PORTLAND – A Portland TriMet bus driver was diagnosed with whooping cough after working a 3-and-a-half hour shift, according to a TriMet spokeswoman.
KGW’s news partner, The Oregonian, first reported Wednesday morning that Twitter user @DailyCyclist took a picture of the condoned off bus sealed in caution tape with a sign reading “Do not enter, infected bus.”
On Wednesday, KGW learned the driver was on the 10 route from 5:30 a.m. to 9 a.m., but the agency did not specify the day.
The 10-Harold Street bus line travels through inner Southeast Portland from the Lents Town Center to downtown.
Anyone who thinks they may be experiencing whooping cough symptoms should contact their health provider or call Multnomah County Health at 503-988-3406.
TriMet released information about the possible exposure just after noon Wednesday, more than 20 hours after pictures of the cordoned-off bus first emerged on social media. The agency did not say how many people were possibly exposed.

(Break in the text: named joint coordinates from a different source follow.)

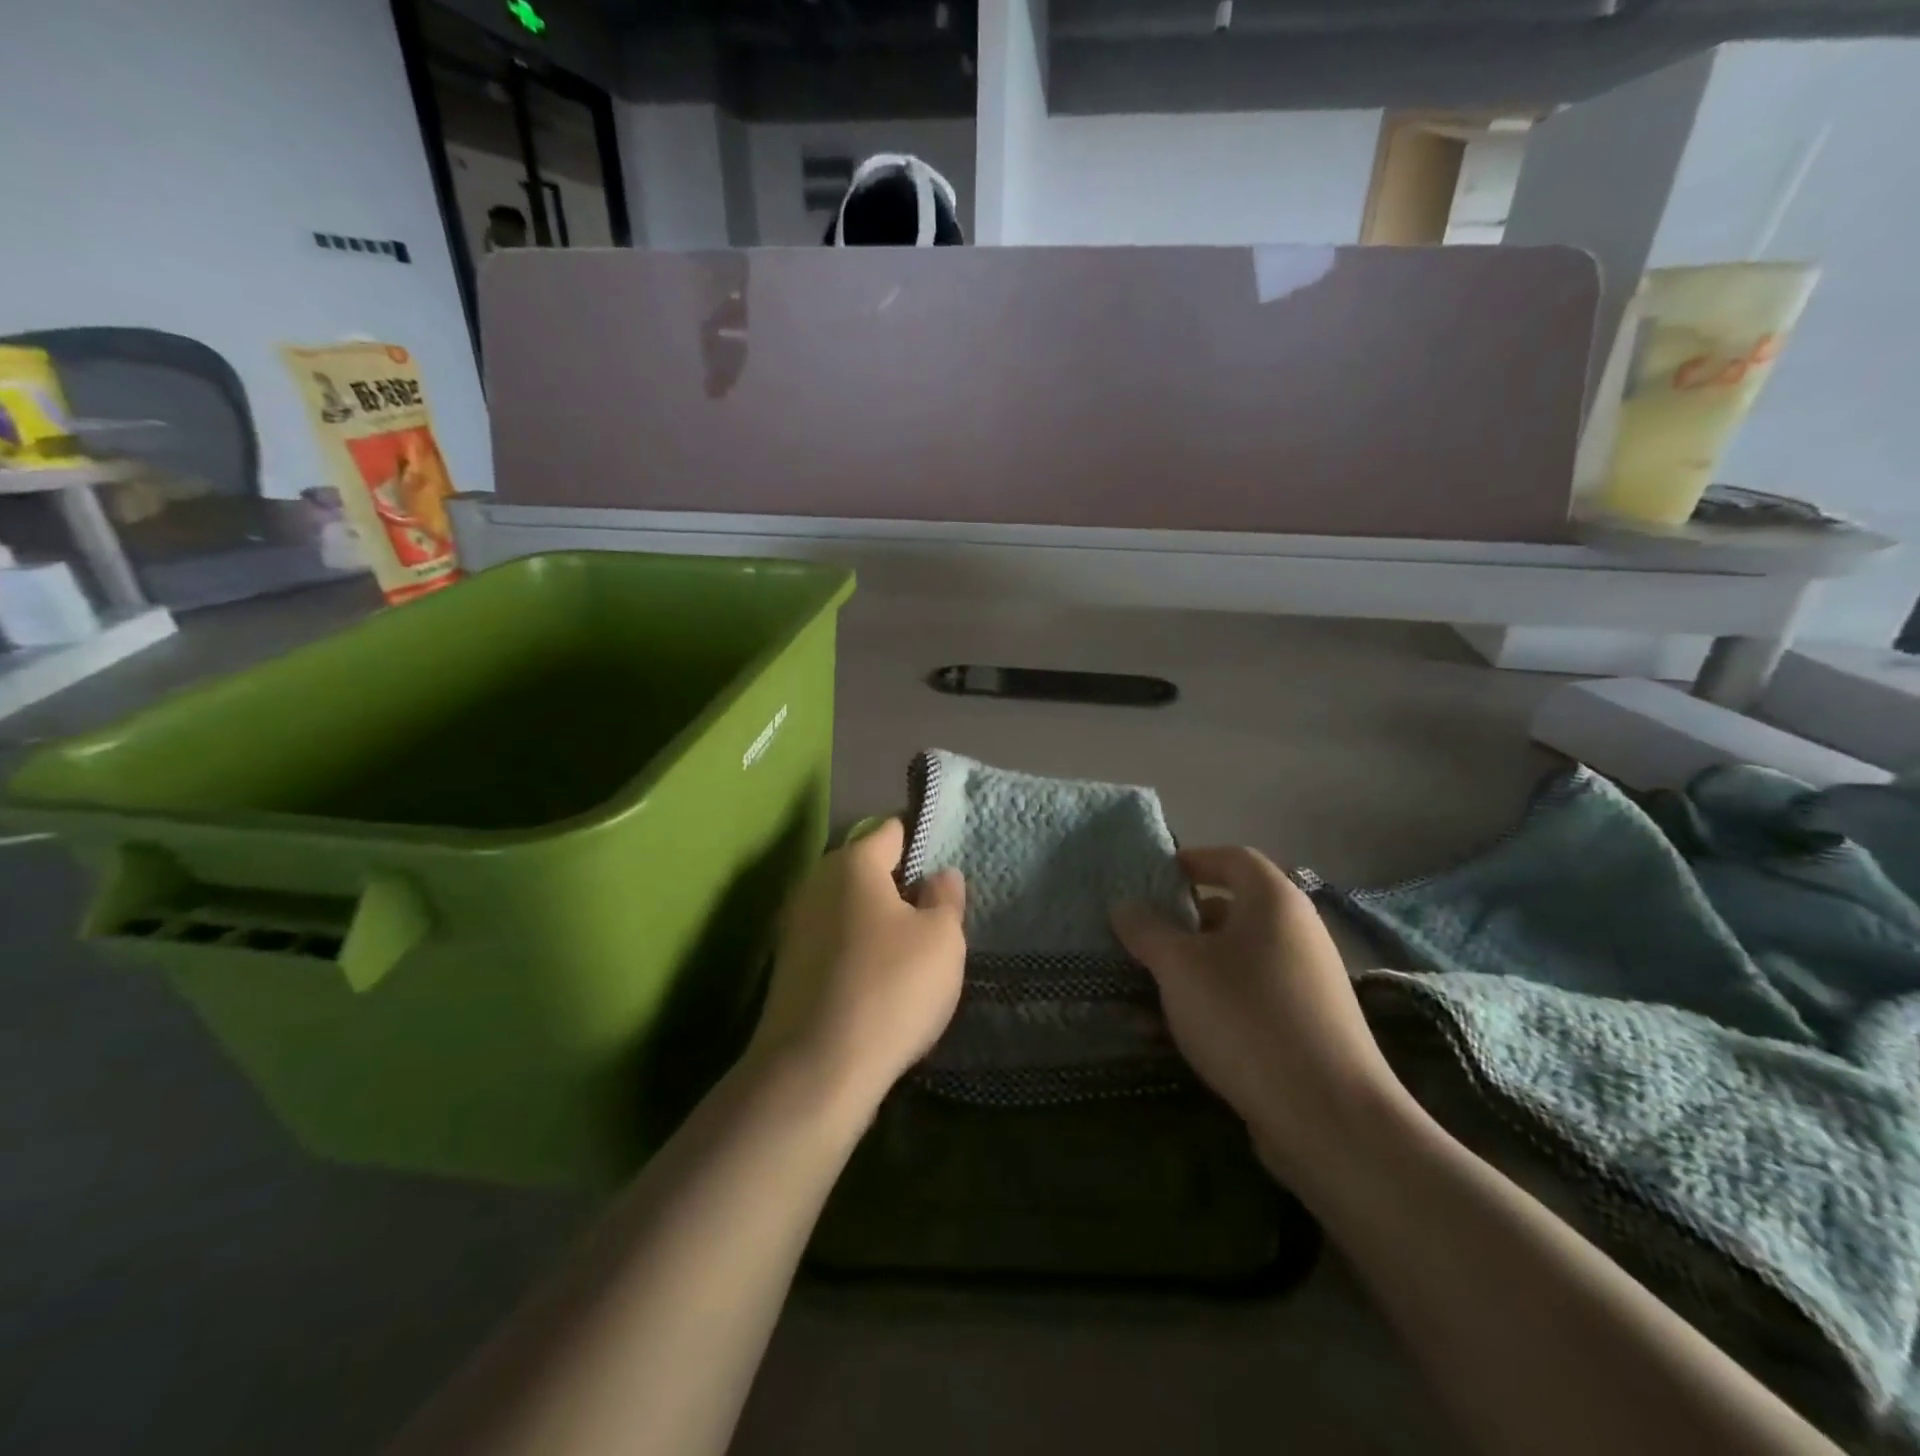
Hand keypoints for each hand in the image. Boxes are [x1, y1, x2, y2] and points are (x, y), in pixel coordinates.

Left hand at [748, 818, 966, 1116]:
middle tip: (936, 917)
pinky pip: (835, 943)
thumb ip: (945, 897)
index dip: (922, 842)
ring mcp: (796, 926)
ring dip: (879, 923)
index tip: (946, 867)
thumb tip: (939, 875)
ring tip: (913, 954)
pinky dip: (858, 952)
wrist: (815, 1071)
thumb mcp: (941, 939)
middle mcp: (816, 883)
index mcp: (852, 863)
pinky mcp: (788, 967)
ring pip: (850, 909)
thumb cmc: (890, 988)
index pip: (892, 831)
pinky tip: (880, 983)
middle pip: (868, 871)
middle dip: (901, 887)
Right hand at [1112, 846, 1406, 1186]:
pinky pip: (1254, 996)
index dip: (1194, 860)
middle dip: (1188, 920)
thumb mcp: (1180, 967)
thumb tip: (1126, 907)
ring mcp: (1310, 981)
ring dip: (1198, 965)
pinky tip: (1186, 1031)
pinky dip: (1219, 1000)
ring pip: (1241, 957)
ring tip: (1156, 987)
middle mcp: (1299, 932)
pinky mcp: (1311, 1026)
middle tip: (1148, 937)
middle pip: (1237, 909)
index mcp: (1274, 902)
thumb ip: (1147, 930)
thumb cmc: (1246, 1017)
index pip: (1233, 858)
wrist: (1328, 1116)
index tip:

Whooping cough, or pertussis, is a bacterial infection that spreads through the air. The symptoms include coughing or sneezing that starts like a cold but gets worse over developing weeks.
According to the Centers for Disease Control, whooping cough is very contagious and severe for babies.
The bus that was possibly exposed was sanitized and returned to service, according to Angie Murphy with TriMet. Murphy said the agency would not comment any further about the incident.